Reexamining doped two-legged Hubbard ladders

Abstract

We revisit the ground state of the Hubbard model on 2-legged ladders in this work. We perform DMRG calculation on large system sizes with large kept states and perform extrapolation of DMRG results with truncation errors in the converged region. We find the superconducting correlation exponent Ksc extracted from the pair-pair correlation is very sensitive to the position of the reference bond, reflecting a huge boundary effect on it.

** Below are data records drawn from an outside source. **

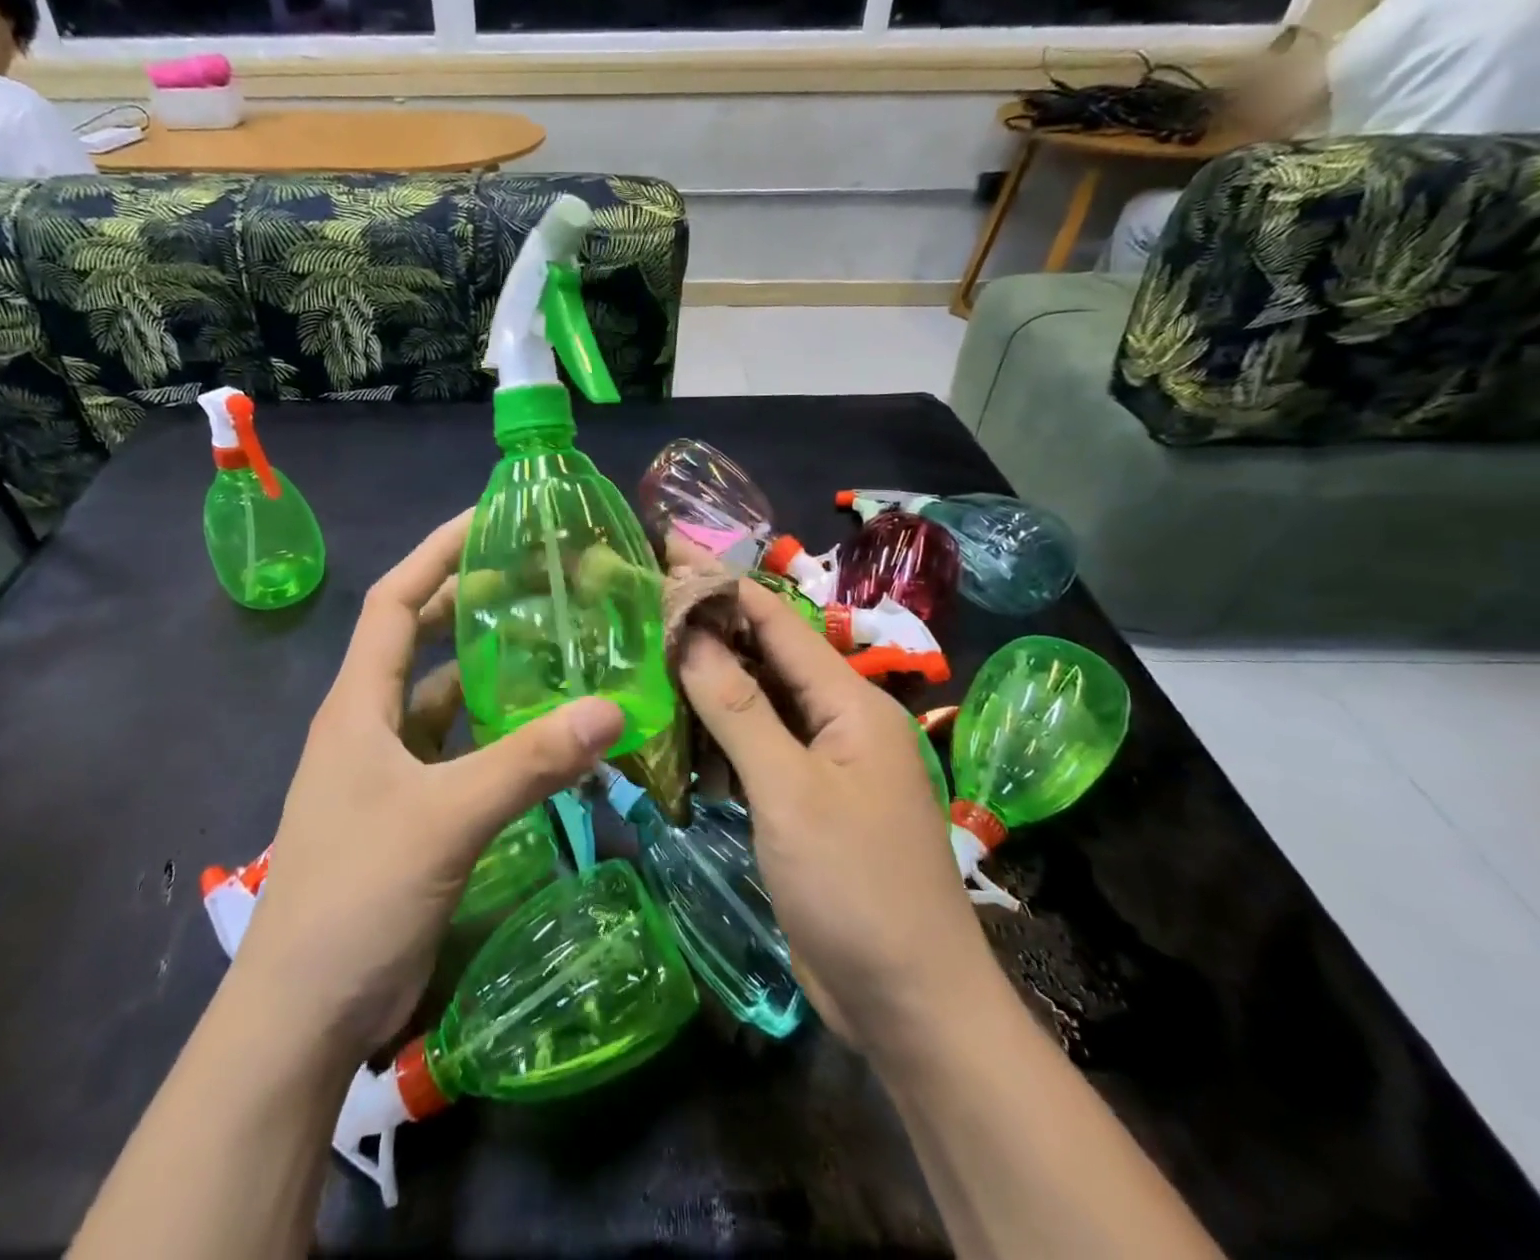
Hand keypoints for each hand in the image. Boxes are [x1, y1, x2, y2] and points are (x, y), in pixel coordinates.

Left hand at [232, 510, 625, 1067]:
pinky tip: (539, 731)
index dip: (435, 552)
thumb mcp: (447, 818)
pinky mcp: (408, 810)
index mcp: (357, 704)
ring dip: (486, 671)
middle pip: (418, 639)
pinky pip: (456, 749)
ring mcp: (386, 770)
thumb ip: (530, 762)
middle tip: (535, 579)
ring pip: (441, 697)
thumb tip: (613, 708)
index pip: (394, 600)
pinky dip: (493, 732)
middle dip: (468, 602)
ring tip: (550, 645)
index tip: (487, 519)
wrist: (304, 1014)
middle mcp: (368, 724)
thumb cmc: (357, 896)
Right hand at [677, 577, 990, 1050]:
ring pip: (757, 702)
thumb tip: (690, 634)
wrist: (910, 1004)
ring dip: (709, 681)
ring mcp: (823, 763)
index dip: (722, 582)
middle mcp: (839, 721)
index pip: (777, 621)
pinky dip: (718, 734)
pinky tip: (677, 731)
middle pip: (767, 656)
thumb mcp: (789, 791)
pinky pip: (756, 748)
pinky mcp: (805, 801)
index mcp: (850, 703)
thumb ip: (738, 708)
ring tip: (647, 655)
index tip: (669, 549)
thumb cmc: (854, 885)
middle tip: (644, 602)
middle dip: (710, 626)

By systematically removing the effects from boundary conditions, finite sizes, and truncation errors in DMRG, we obtain the most accurate value of Ksc and K so far with DMRG. With these exponents, we confirm that the 2-legged Hubbard model is in the Luther-Emery liquid phase with Ksc · K = 1 from tiny doping near half-filling to 1/8 hole doping. When the doping is increased to δ 1/6, the behaviors of charge, pairing, and spin correlations don't change qualitatively, but the relationship Ksc · K = 1 is likely to be violated. With the further increase of the doping to δ = 1/3, the quasi long-ranged charge correlation turns to a true long-ranged charge order and the spin gap is closed, while the pair-pair correlation still decays algebraically. Our work provides a standard way to analyze the correlation functions when studying systems with open boundary conditions.